Il 16 novembre scorso il governo saudita ha dato notizia di un incontro a Riad tra il principe ereditario Mohammed bin Salman e i rappresentanti del Caricom, l’organizzazione che riunisce i paesi dei Caraibi, che hanno scelto la capitale dell’Arabia Saudita per il proprio summit. Mbs, come viene sbrigativamente chiamato l’uomo forte del regno saudita, è passato per un saluto e per una foto di gruppo con i capi di stato dei 15 paesi che aderiscono all’istituzione caraibica. Raccontata così, sembra normale routine diplomatica. Se però ci ricordiamo come è fatta la mappa del mondo, non si può fare a meno di chiedersi: ma che c’entrano i Caraibi con i sauditi? Guardando Riad, è difficile immaginare un luogo più lontano e diverso dalle Bahamas o dalla Giamaica.

Il fatto è che oggi l’Arabia Saudita c’entra con tutto e con tutti. Quella che un tempo era una media potenza locale chiusa al mondo e concentrata solo sulla produzione di petrolio, sta adesso emergendo come il catalizzatore di eventi epocali che segnano la geopolitica, l’economia, lo sport, la religione. Non ci voleva la straripante vittoria nella corsa per aggiudicarsi Expo 2030 per accorgersene ed è ingenuo e riduttivo pensare che sia solo una questione di petrodollari. Certo, l’Arabia ha ricchezze sterminate e non le nasconde, ma non si incassano 119 voti su 165 in una competizione così delicata e globale semplicemente facendo promesse, né tantomeno comprando favori. Riad è impegnata in un’offensiva di soft power planetario di cui la riunione del Caricom è solo un piccolo, ma significativo esempio. I quindici voti che presumibilmente ha incassato dopo aver ospitato quel vertice, già da soli equivalgono praticamente a tutti quelli che l’Italia, terza classificata con sole 17 preferenze, si è trovata a raccogliere dopo aver pensato che bastasse sbandierare il Colosseo e Russell Crowe nei panni del “Gladiatore” per portare l’Expo a Roma. 
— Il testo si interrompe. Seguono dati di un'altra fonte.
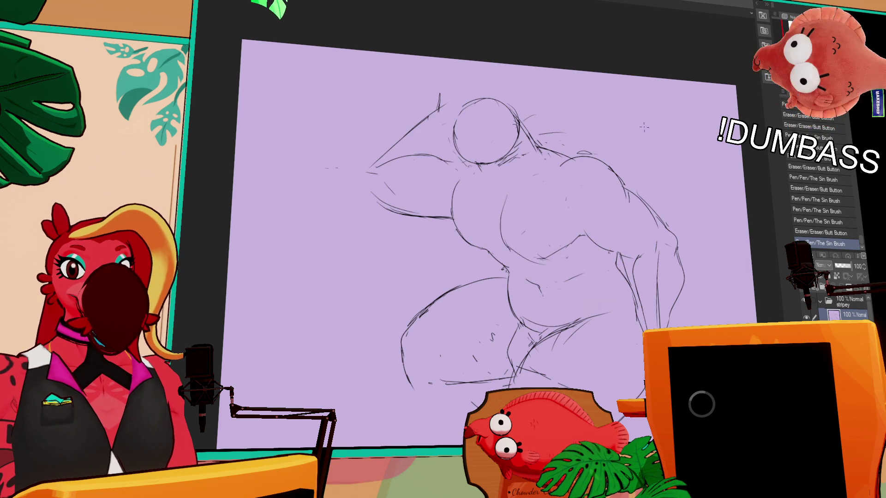
left_click_drag(656, 238, 657, 251)
left_click_drag(509, 172, 514, 178)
Dietro al soft power rivolto all’esterno resta sempre, e non va mai dimenticata, una situazione interna saudita che è ben lontana dall’essere accettabile dagli interlocutori internazionali. Attivisti, giornalisti e dissidenti che criticano la monarchia assoluta della dinastia Saud vanno incontro a persecuzioni e detenzioni più che arbitrarie. E anche ad altrettanto arbitrarie condanne a morte, decretate come tarir, la punizione della Sharia islamica a totale discrezione del giudice. Per non parlare di episodi atroci come l’assassinio e lo smembramento dell’editorialista del Washington Post Jamal Khashoggi, fatto fuori nel 2018 da un team di 15 persone spedito a intercettarlo nel consolato saudita a Istanbul. Un delitto sul quale, per l’intelligence americana, ci sono le impronte digitali di Mbs. 

Come interpretare dunque l’enigma saudita? Le sue aperture e le vittorie internazionali, affiancate a un autoritarismo interno che oscilla tra le concessioni alle donne e la linea dura sul dissenso? Il ruolo pragmatico svolto sullo scenario geopolitico e le resistenze del vecchio mondo islamista che ha finanziato anche il terrorismo? 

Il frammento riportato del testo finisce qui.